(Activity) Gather each line in the rows below that contains the word "Firm", and copy every such line in full.

(Dataset entries)
%%

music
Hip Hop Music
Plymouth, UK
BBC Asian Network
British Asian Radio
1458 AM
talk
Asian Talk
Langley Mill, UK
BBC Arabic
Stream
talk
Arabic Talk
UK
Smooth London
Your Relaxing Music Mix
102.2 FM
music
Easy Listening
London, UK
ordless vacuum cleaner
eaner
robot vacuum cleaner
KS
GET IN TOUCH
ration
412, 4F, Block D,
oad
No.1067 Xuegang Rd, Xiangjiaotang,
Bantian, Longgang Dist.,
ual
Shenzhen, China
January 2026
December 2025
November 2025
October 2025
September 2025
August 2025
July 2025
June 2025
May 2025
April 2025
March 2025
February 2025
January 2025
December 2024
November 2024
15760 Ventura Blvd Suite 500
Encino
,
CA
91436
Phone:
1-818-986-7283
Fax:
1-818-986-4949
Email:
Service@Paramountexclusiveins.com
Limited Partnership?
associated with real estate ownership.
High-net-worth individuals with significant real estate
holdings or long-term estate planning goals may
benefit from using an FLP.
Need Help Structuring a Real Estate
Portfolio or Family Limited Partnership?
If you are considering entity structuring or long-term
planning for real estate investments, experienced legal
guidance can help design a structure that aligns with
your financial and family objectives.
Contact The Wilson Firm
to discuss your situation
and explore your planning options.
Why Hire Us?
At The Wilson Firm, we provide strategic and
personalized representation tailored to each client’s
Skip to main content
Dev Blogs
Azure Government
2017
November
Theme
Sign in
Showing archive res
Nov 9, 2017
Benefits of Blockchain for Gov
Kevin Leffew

%%
%%

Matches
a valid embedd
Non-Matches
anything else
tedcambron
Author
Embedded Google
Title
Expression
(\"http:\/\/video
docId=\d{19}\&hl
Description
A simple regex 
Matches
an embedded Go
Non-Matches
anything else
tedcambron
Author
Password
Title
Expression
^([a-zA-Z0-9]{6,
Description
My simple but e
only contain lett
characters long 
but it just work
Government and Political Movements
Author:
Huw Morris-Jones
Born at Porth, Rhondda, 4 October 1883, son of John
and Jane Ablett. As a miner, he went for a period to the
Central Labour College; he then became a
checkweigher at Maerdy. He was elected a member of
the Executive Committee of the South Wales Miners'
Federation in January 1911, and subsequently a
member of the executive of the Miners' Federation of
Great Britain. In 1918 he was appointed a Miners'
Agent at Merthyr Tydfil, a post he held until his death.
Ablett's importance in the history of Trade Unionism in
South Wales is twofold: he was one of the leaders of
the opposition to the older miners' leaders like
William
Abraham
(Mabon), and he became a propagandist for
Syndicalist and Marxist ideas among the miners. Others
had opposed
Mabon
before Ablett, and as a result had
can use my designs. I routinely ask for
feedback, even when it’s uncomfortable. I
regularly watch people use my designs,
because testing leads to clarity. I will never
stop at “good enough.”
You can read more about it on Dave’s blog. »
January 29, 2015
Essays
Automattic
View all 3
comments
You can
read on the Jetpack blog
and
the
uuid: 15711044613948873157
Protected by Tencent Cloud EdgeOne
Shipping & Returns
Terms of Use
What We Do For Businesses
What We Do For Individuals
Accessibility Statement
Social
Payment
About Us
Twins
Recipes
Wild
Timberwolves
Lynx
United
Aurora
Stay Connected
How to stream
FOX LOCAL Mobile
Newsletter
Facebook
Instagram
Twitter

%%

(Solution for this exercise)
Contact The Wilson Firm
At The Wilson Firm, we provide strategic and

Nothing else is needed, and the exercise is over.